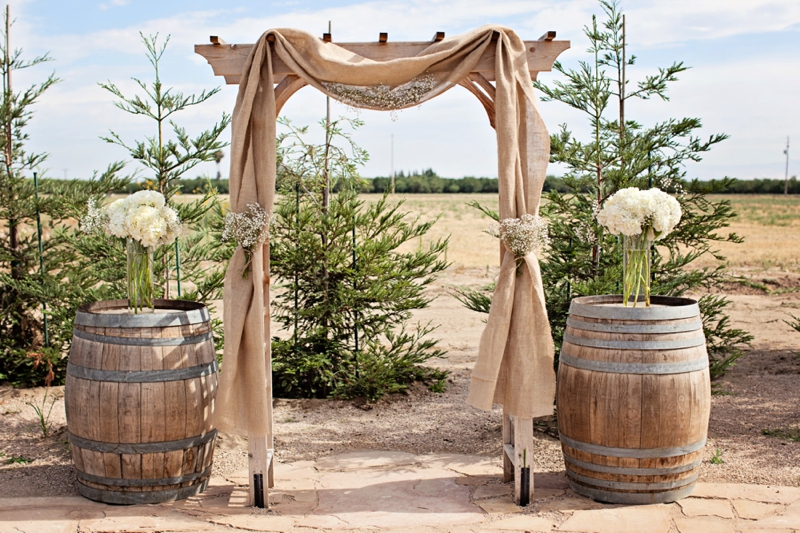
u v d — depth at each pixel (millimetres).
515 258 4324
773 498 4363
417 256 7254
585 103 6270
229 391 4277
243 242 4207
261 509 4332
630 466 4289
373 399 7016
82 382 4316
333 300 7133
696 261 18719
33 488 4730
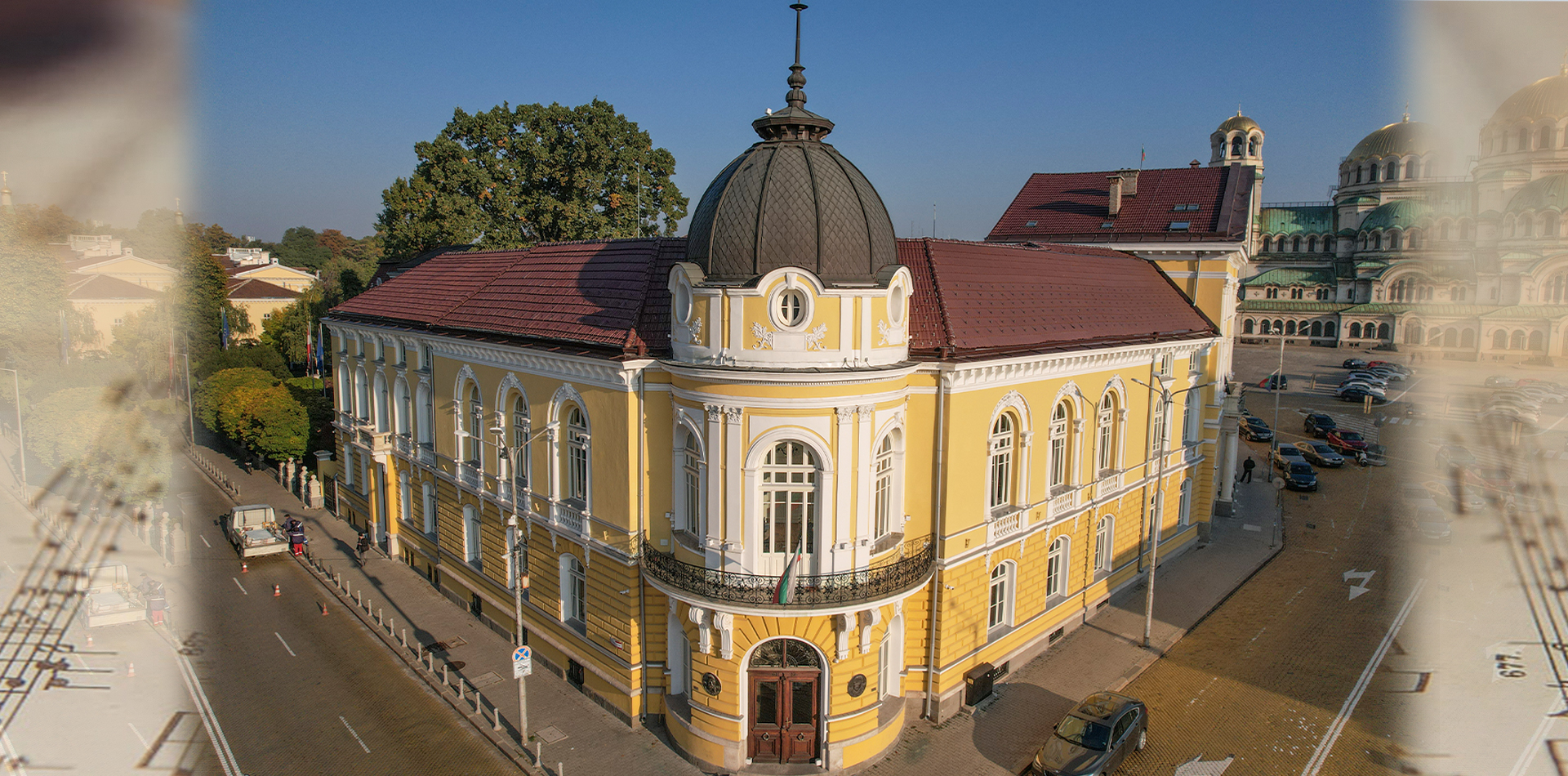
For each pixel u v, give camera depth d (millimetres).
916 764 25797
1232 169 50344
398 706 28953
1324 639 33844
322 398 62375
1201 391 43438
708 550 24828
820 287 23500
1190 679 30703
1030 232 52906
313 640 33625
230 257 139875
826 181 24844
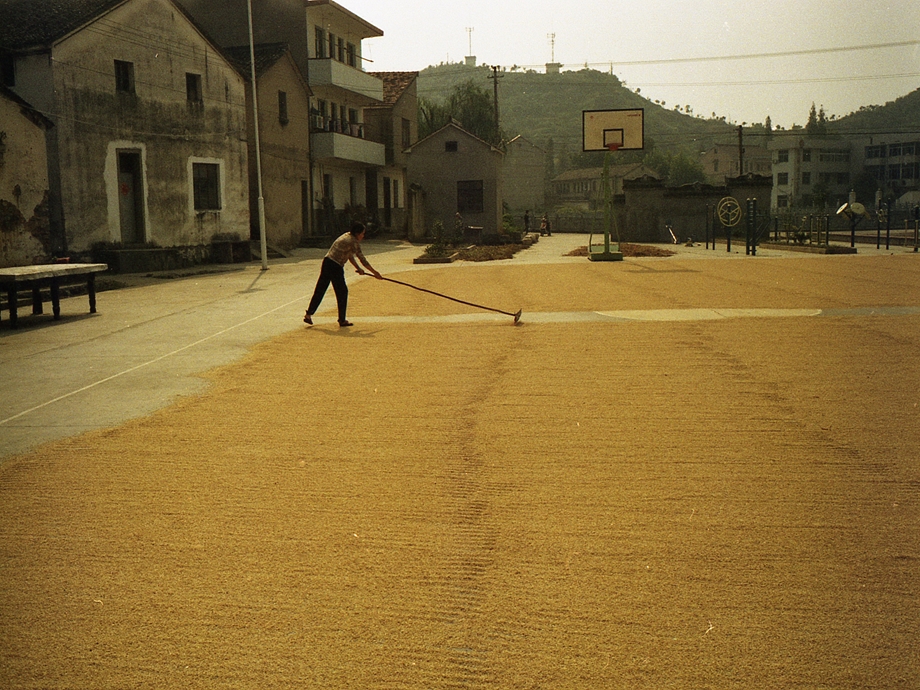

───

▶ **WORK TO COMPLETE**
Reproduce exactly, and only, the part of the entries above that runs from the line with "333 300 7133" to the last line, both included. Pictures stay out.

▶ **FINAL ANSWER**
333 300 7133
696 261 18719
33 488 4730
For each pixel u v, give camera depth d (millimetres).
916 764 25797
1232 169 50344
398 706 28953
1324 639 33844
322 398 62375
1201 391 43438
708 550 24828
820 287 23500
1190 679 30703
1030 232 52906
313 640 33625
230 257 139875
826 181 24844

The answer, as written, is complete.